What is needed:
List every line in the entries below that contains the string "using", copying each of those lines in full. Matches must have the same capitalization.
***** Dataset *****
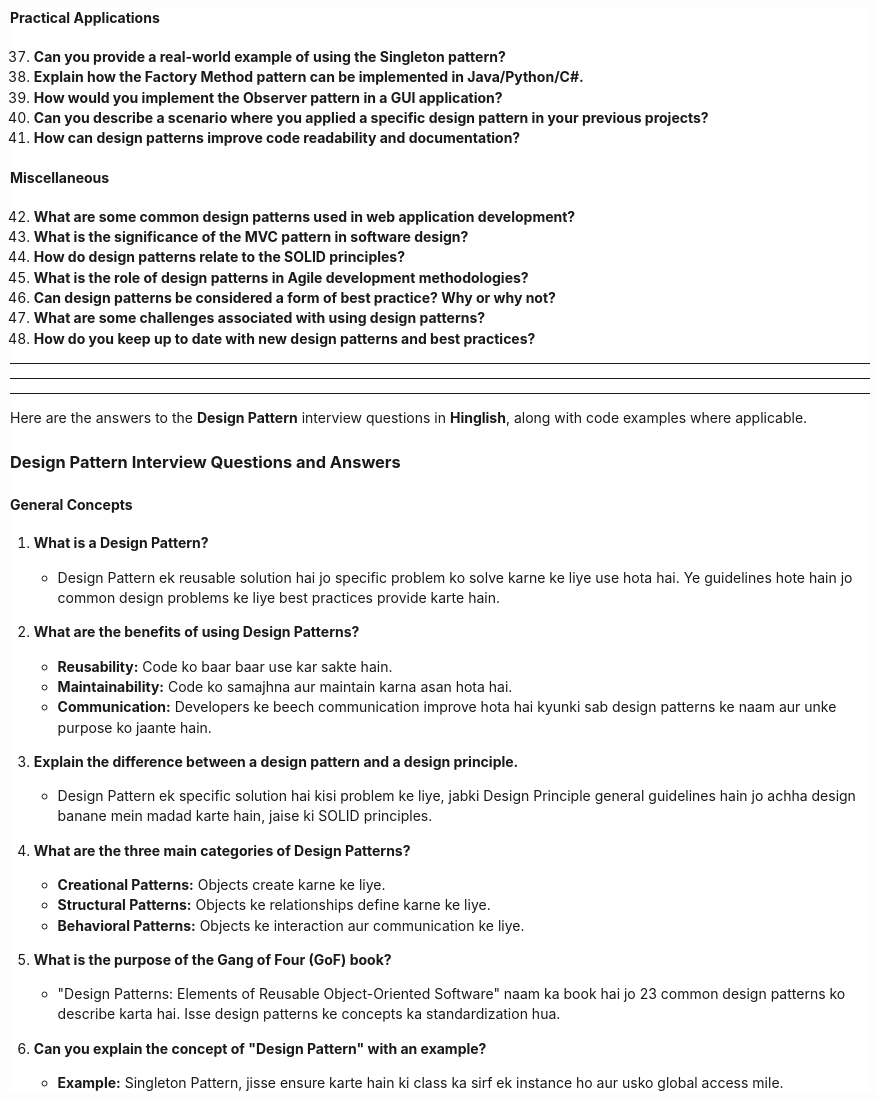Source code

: #### Practical Applications
37. **Can you provide a real-world example of using the Singleton pattern?**
38. **Explain how the Factory Method pattern can be implemented in Java/Python/C#.**
39. **How would you implement the Observer pattern in a GUI application?**
40. **Can you describe a scenario where you applied a specific design pattern in your previous projects?**
41. **How can design patterns improve code readability and documentation?**

#### Miscellaneous
42. **What are some common design patterns used in web application development?**
43. **What is the significance of the MVC pattern in software design?**
44. **How do design patterns relate to the SOLID principles?**
45. **What is the role of design patterns in Agile development methodologies?**
46. **Can design patterns be considered a form of best practice? Why or why not?**
47. **What are some challenges associated with using design patterns?**
48. **How do you keep up to date with new design patterns and best practices?**

---

---
---


Here are the answers to the **Design Pattern** interview questions in **Hinglish**, along with code examples where applicable. 

### Design Pattern Interview Questions and Answers

#### General Concepts
1. **What is a Design Pattern?**
   - Design Pattern ek reusable solution hai jo specific problem ko solve karne ke liye use hota hai. Ye guidelines hote hain jo common design problems ke liye best practices provide karte hain.

2. **What are the benefits of using Design Patterns?**
   - **Reusability:** Code ko baar baar use kar sakte hain.
   - **Maintainability:** Code ko samajhna aur maintain karna asan hota hai.
   - **Communication:** Developers ke beech communication improve hota hai kyunki sab design patterns ke naam aur unke purpose ko jaante hain.

3. **Explain the difference between a design pattern and a design principle.**
   - Design Pattern ek specific solution hai kisi problem ke liye, jabki Design Principle general guidelines hain jo achha design banane mein madad karte hain, jaise ki SOLID principles.

4. **What are the three main categories of Design Patterns?**
   - **Creational Patterns:** Objects create karne ke liye.
   - **Structural Patterns:** Objects ke relationships define karne ke liye.
   - **Behavioral Patterns:** Objects ke interaction aur communication ke liye.

5. **What is the purpose of the Gang of Four (GoF) book?**
   - "Design Patterns: Elements of Reusable Object-Oriented Software" naam ka book hai jo 23 common design patterns ko describe karta hai. Isse design patterns ke concepts ka standardization hua.

6. **Can you explain the concept of "Design Pattern" with an example?**
   - **Example:** Singleton Pattern, jisse ensure karte hain ki class ka sirf ek instance ho aur usko global access mile.

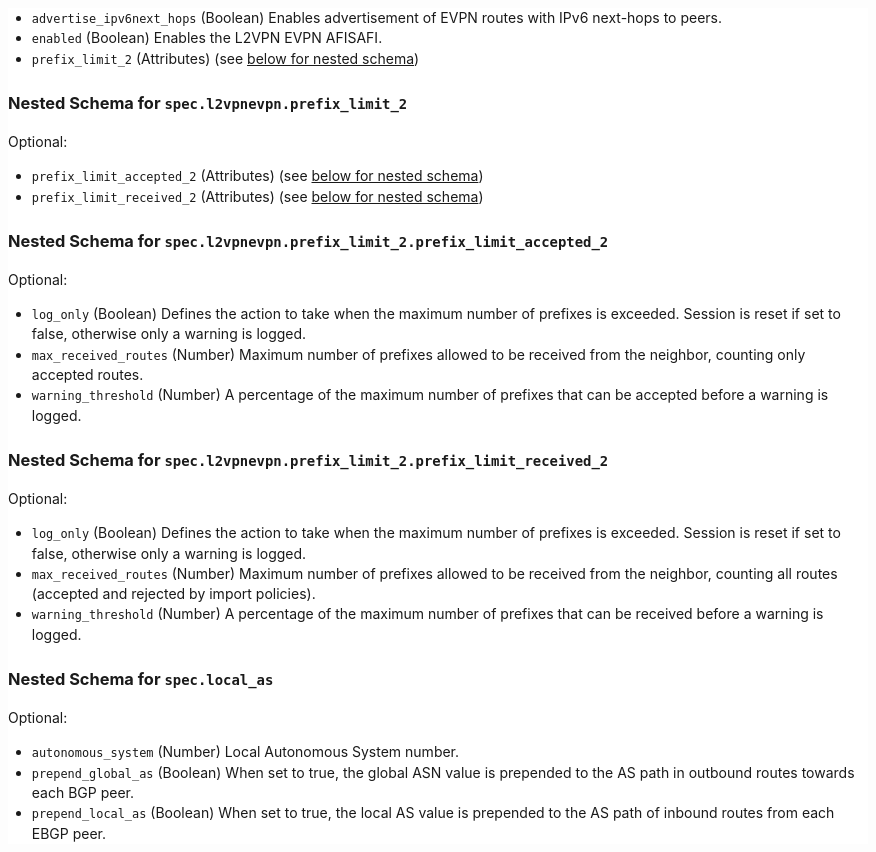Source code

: - `advertise_ipv6next_hops` (Boolean) Enables advertisement of EVPN routes with IPv6 next-hops to peers.
- `enabled` (Boolean) Enables the L2VPN EVPN AFISAFI.
- `prefix_limit_2` (Attributes) (see [below for nested schema](#nestedatt--spec--l2vpnevpn--prefix_limit_2))

<a id="nestedatt--spec--l2vpnevpn--prefix_limit_2"></a>
### Nested Schema for `spec.l2vpnevpn.prefix_limit_2`

Optional:

- `prefix_limit_accepted_2` (Attributes) (see [below for nested schema](#nestedatt--spec--l2vpnevpn--prefix_limit_2--prefix_limit_accepted_2))
- `prefix_limit_received_2` (Attributes) (see [below for nested schema](#nestedatt--spec--l2vpnevpn--prefix_limit_2--prefix_limit_received_2))

<a id="nestedatt--spec--l2vpnevpn--prefix_limit_2--prefix_limit_accepted_2"></a>
### Nested Schema for `spec.l2vpnevpn.prefix_limit_2.prefix_limit_accepted_2`

Optional:

- `log_only` (Boolean) Defines the action to take when the maximum number of prefixes is exceeded. Session is reset if set to false, otherwise only a warning is logged.
- `max_received_routes` (Number) Maximum number of prefixes allowed to be received from the neighbor, counting only accepted routes.
- `warning_threshold` (Number) A percentage of the maximum number of prefixes that can be accepted before a warning is logged.


<a id="nestedatt--spec--l2vpnevpn--prefix_limit_2--prefix_limit_received_2"></a>
### Nested Schema for `spec.l2vpnevpn.prefix_limit_2.prefix_limit_received_2`

Optional:

- `log_only` (Boolean) Defines the action to take when the maximum number of prefixes is exceeded. Session is reset if set to false, otherwise only a warning is logged.
- `max_received_routes` (Number) Maximum number of prefixes allowed to be received from the neighbor, counting all routes (accepted and rejected by import policies).
- `warning_threshold` (Number) A percentage of the maximum number of prefixes that can be received before a warning is logged.




<a id="nestedatt--spec--local_as"></a>
### Nested Schema for `spec.local_as`

Optional:

- `autonomous_system` (Number) Local Autonomous System number.
- `prepend_global_as` (Boolean) When set to true, the global ASN value is prepended to the AS path in outbound routes towards each BGP peer.
- `prepend_local_as` (Boolean) When set to true, the local AS value is prepended to the AS path of inbound routes from each EBGP peer.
*****
Your solution:
37. **Can you provide a real-world example of using the Singleton pattern?**
47. **What are some challenges associated with using design patterns?**
2. **What are the benefits of using Design Patterns?**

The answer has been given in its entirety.